DATASET CONTENT section start
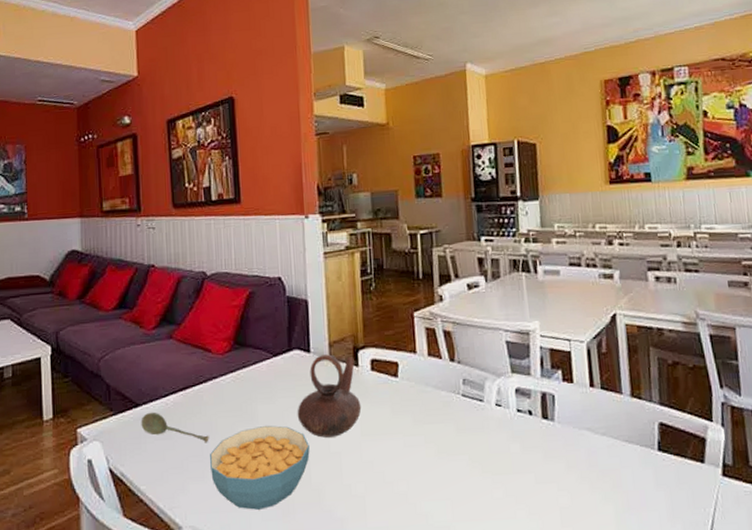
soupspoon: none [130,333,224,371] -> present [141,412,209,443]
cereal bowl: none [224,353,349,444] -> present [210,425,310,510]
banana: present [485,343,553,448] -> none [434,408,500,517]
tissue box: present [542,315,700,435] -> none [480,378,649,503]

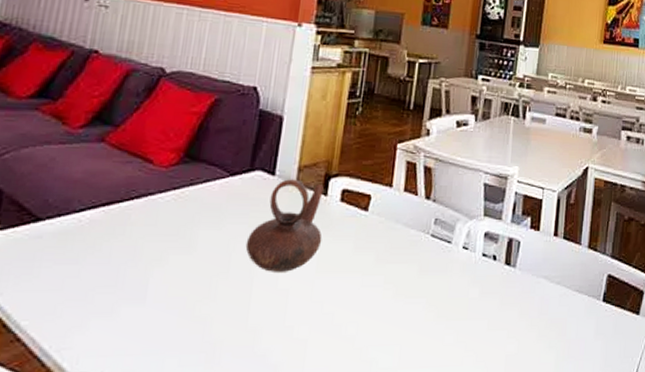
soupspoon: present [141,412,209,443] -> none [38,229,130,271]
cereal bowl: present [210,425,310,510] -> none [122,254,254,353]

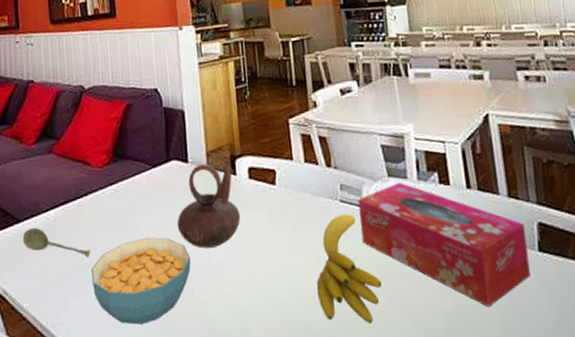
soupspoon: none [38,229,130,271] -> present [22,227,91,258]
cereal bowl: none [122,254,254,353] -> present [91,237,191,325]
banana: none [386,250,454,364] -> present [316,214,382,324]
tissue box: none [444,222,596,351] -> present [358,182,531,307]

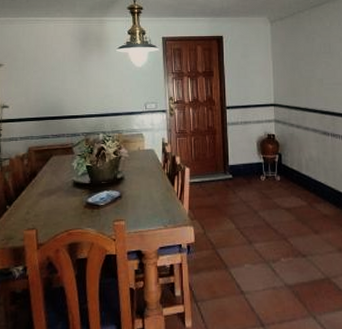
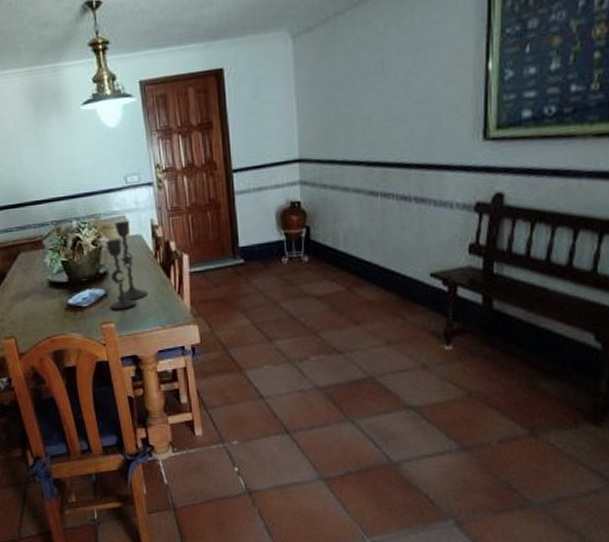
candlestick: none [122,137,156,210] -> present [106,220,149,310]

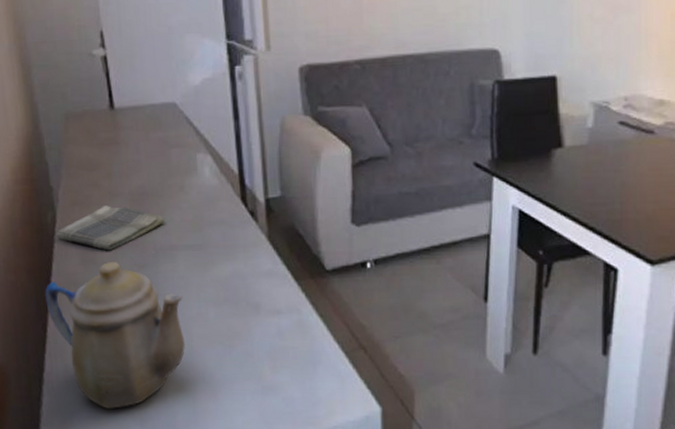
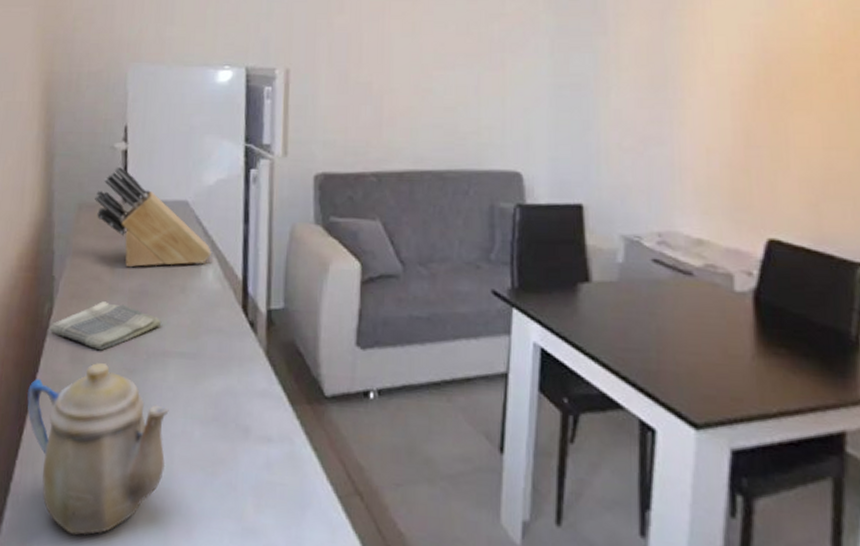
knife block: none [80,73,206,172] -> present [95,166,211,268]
DATASET CONTENT section end
Could you restate exactly the lines from the line containing "banana: none [386,250,454,364]" through the end of the listing, both ends included and nothing else, leaving the images out?

▶ **ANSWER TO THE PROBLEM**:
banana: none [386,250,454,364] -> present [316,214,382,324]
tissue box: none [444,222,596,351] -> present [358,182,531,307]

candlestick: none [122,137,156,210] -> present [106,220,149,310]

knife block: none [80,73,206,172] -> present [95,166,211,268]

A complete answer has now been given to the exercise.